Florian  Hollerweger  is  primarily  interested  in  finding  new  ways  of  articulating  sonic  experience.  In
"Straßenmusik  and  EaRdverts:  Public  Listening  Interventions  as  an  Artistic  Practice  for  Encouraging
Aural  Awareness  in  an  Everyday  Context,"  Hollerweger  discusses  public  listening  interventions  as  an
artistic  research  method  to  encourage  and  study  aural  awareness  in  everyday  environments.
Through  a  discussion  of  his  public  listening  interventions  Straßenmusik  and  EaRdverts,  Hollerweger
suggests  possible  contributions  that  sound  art  can  make  to  discourses  on  sonic  experience.

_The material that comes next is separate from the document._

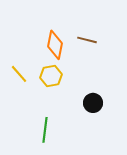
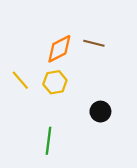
orange diamond: (55, 45) -> (59, 49), turned 52

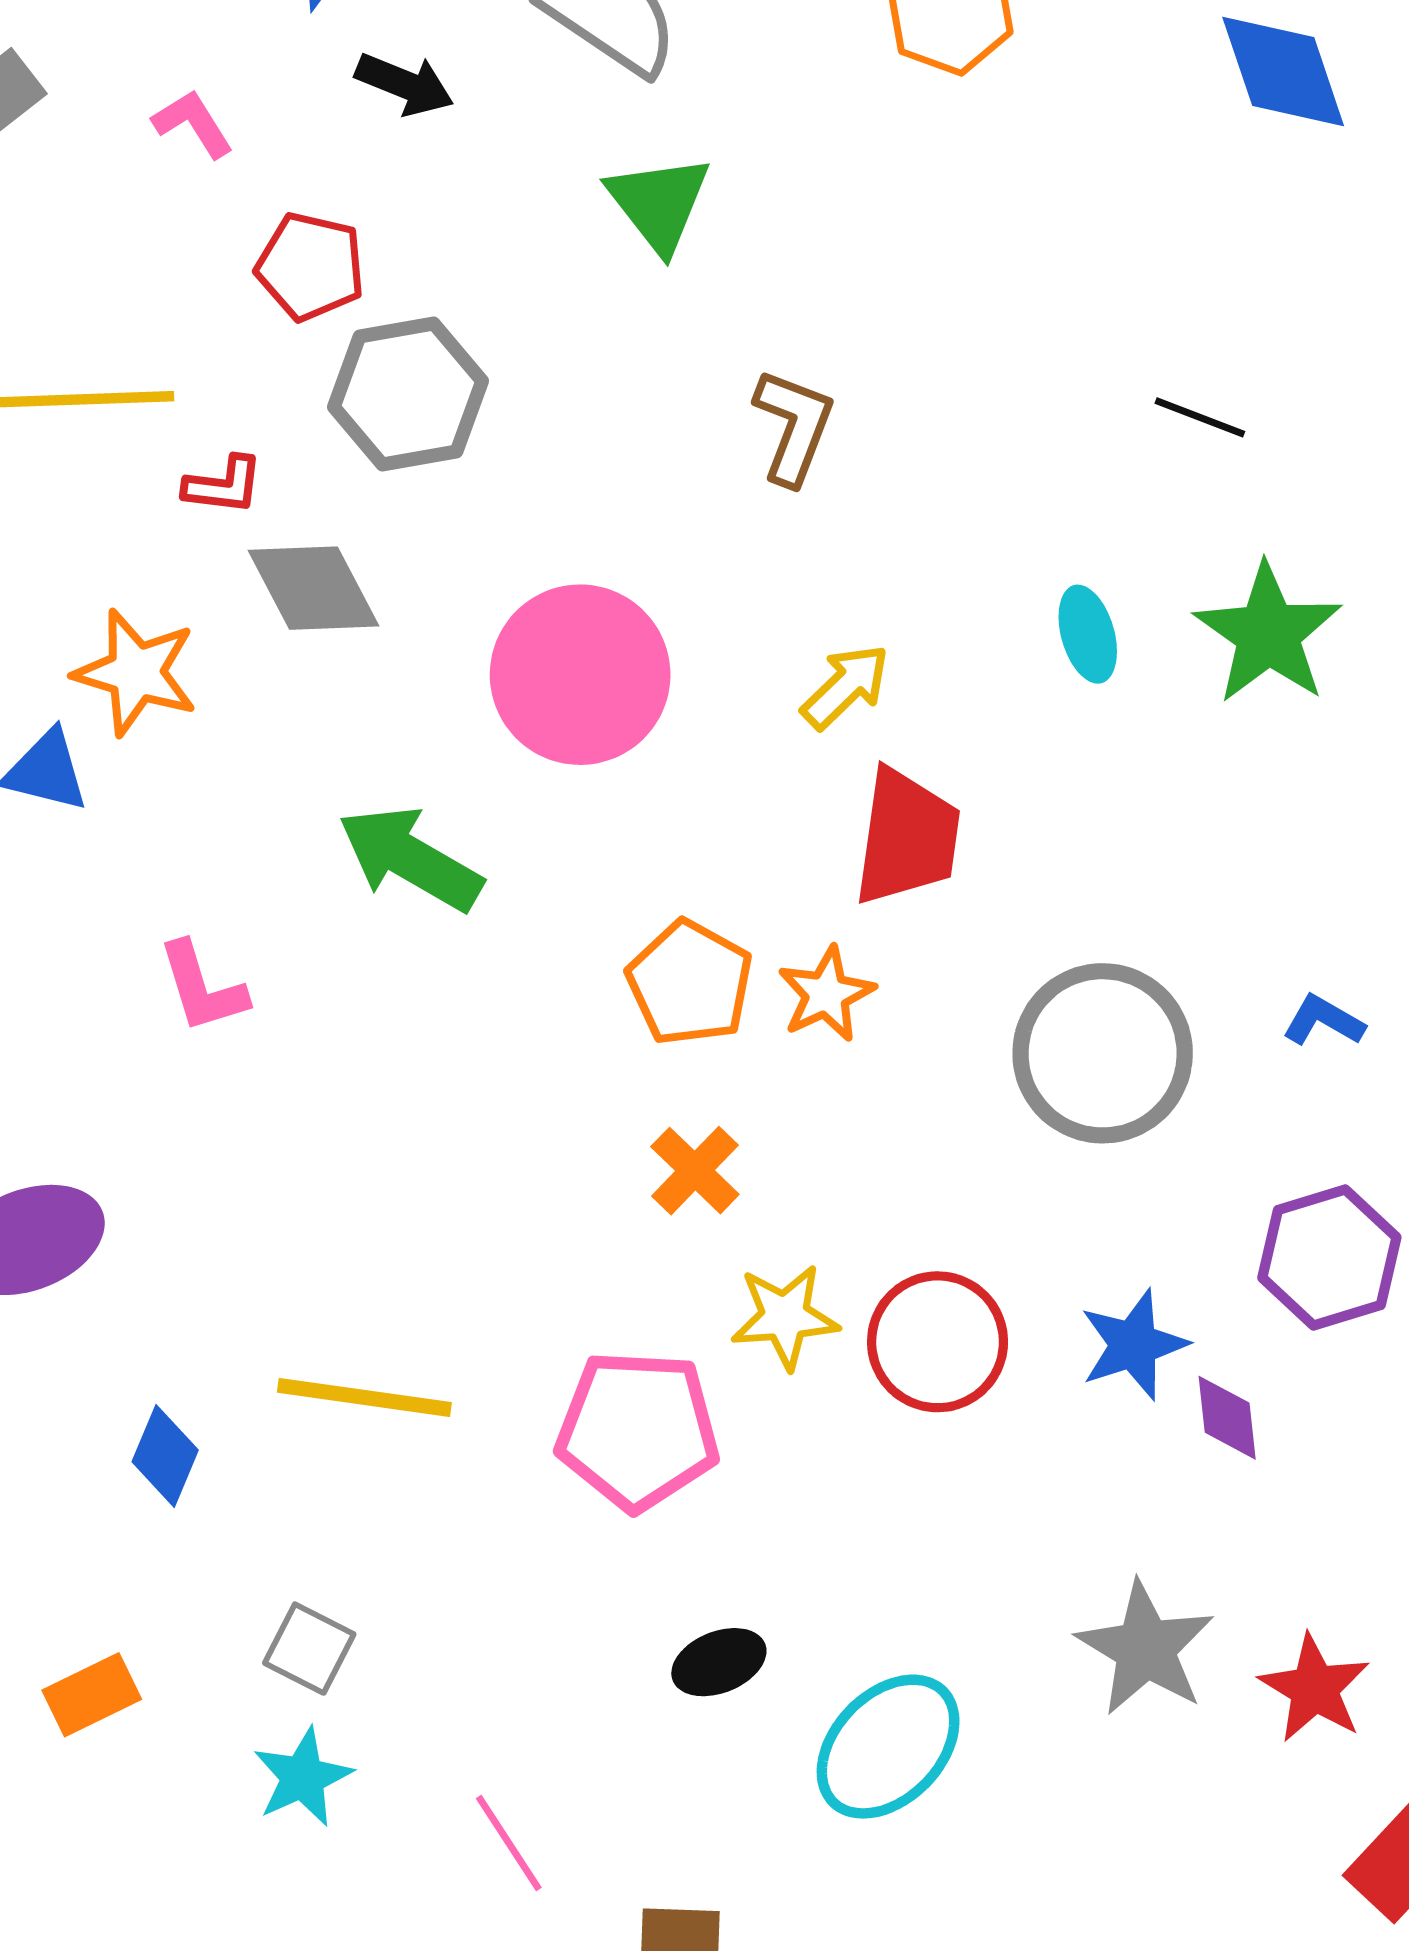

Michelle  Lewis-­King  has  a  similar  aim.  In  her  contribution  “Touching  as  Listening”  she  discusses  her
Pulse  Project,  a  performance  series  that  explores  the  social  interfaces  between  self  and  other,  art
and  science,  contemporary  western  music  composition  and  traditional  Chinese  medicine.  In  doing  so
she  aims  to  investigate  the  ways  in  which  Pulse  Project  offers  a  new  approach  to  the  study  and
contextualization  of  sound.

In  "Sonic  Facts  for  Sound  Arguments:  Medicine,  Experimental  Physiology,  and  the  Auditory
Construction  of  Knowledge  in  the  19th  Century,"  Axel  Volmar  explores  the  auditory  culture  of  science.
By  reconstructing  case  studies  from  the  history  of  medicine  and  the  life  sciences,  he  intends  to
assess  some  questions  regarding  sonic  ways  of  producing,  representing,  and  constructing  scientific
knowledge.  According  to  Volmar,  sonic  practices  such  as  percussion,  mediate  auscultation,  and  the
telephonic  method  in  electrophysiology  clearly  show  that  acoustemic  practices  and  technologies
contributed  to  the  production  of  scientific  knowledge.

It  is  with  these  often  erudite,  thought  provoking,  artistic,  exploring,  and  trailblazing  essays  that  the
Journal  of  Sonic  Studies  offers  versatile  tracks  to  consider  and  reconsider  the  epistemological,
ontological,  and  methodological  opportunities  for  sound  studies.  In  other  words,  please  encounter
these  contributions  as  an  invitation  to  develop  your  own  ideas  concerning  this  topic.